The outline of this paper is as follows. In Section 2, we define the consensus problems of formation motion on graphs. In Section 3, we present the relevant model and discuss the problem under investigation. The formation control algorithm is designed for each agent and the stability of the close-loop multi-agent system is analyzed in Section 4. Section 5 presents one numerical example to illustrate the formation control algorithm. Finally, our concluding remarks are stated.

The following notation will be used throughout this paper. ℝ ^m and ℂ ^m represent the set of all m-dimensional real and complex column vectors; ⊗ denotes the Kronecker product; 1 represents [1, 1, … , 1]^T with compatible dimensions (sometimes, we use 1_n to denote 1 with dimension n); 0 denotes zero value or zero matrix with appropriate dimensions.
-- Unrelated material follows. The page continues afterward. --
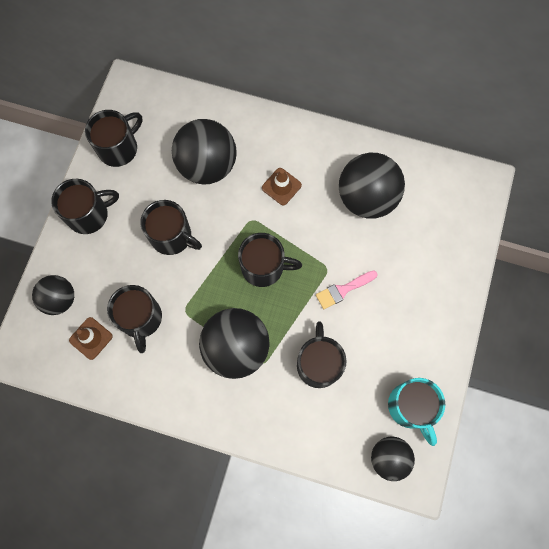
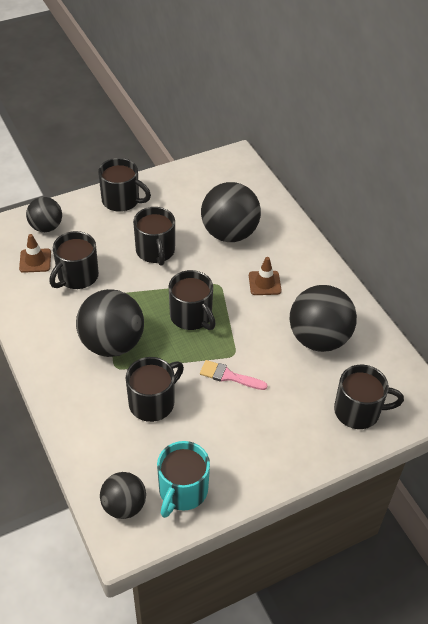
camera: 45 degrees right, 25 degrees down
(119, 148) = (185, 182): black mug -> black mug (358, 411)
Let 𝒢 (𝒱 , ℰ , 𝒜 ) be a signed graph of order n, where 𝒱 = {s₁, … , s_n} is the set of nodes, ℰ ⊆ 𝒱 × 𝒱 is the set of edges, and 𝒜 = [a_ij] is a weighted adjacency matrix. The node indexes belong to a finite index set ℐ = {1, 2, … , n}. An edge of 𝒢 is denoted by e_ij = (s_i, s_j). The element a_ij of 𝒜 is nonzero if and only if the edge (s_i, s_j) ∈ ℰ , whose head is i and tail is j in the directed graph 𝒢 while the order is irrelevant for undirected graphs. For the signed graph 𝒢 , there exists a sign mapping σ : ℰ → {+ , – } such that the edge set ℰ = ℰ ⁺ ∪ ℰ ^– . ℰ ⁺ = {(i, j)| a_ij > 0} and ℰ ^– = {(i, j)| a_ij < 0} are the sets of positive and negative edges, respectively.

The adjacency matrix 𝒜 is defined as a_ii = 0. The set of neighbors of node s_i is denoted by N_i = {s_j ∈ 𝒱 : (s_i, s_j) ∈ ℰ }. The out-degree of node s_i is defined as . Then, the Laplacian corresponding to the undirected graph is defined as L = [l_ij], where l_ii = d_o(s_i) and l_ij = – a_ij, i ≠ j. Obviously, the Laplacian of any undirected graph is symmetric. A path is a sequence of ordered edges of the form (s_i1, s_i2), (s_i2, s_i3), … , where i_j ∈ ℐ and s_ij ∈ 𝒱 . If there is a path from every node to every other node, then the graph is said to be connected. In this paper, due to the complexity of the antagonistic groups, we decide to define several Laplacians L_k (k ∈ n) to represent different conditions separately. This will be analyzed in detail in Section 4.

Lemma 1^[28] If the undirected graph 𝒢 is connected, then the Laplacian L of 𝒢 has the following properties:

(i) Zero is one eigenvalue of L, and 1 is the corresponding eigenvector, i.e., L1 = 0.

(ii) The other n-1 eigenvalues are all positive and real.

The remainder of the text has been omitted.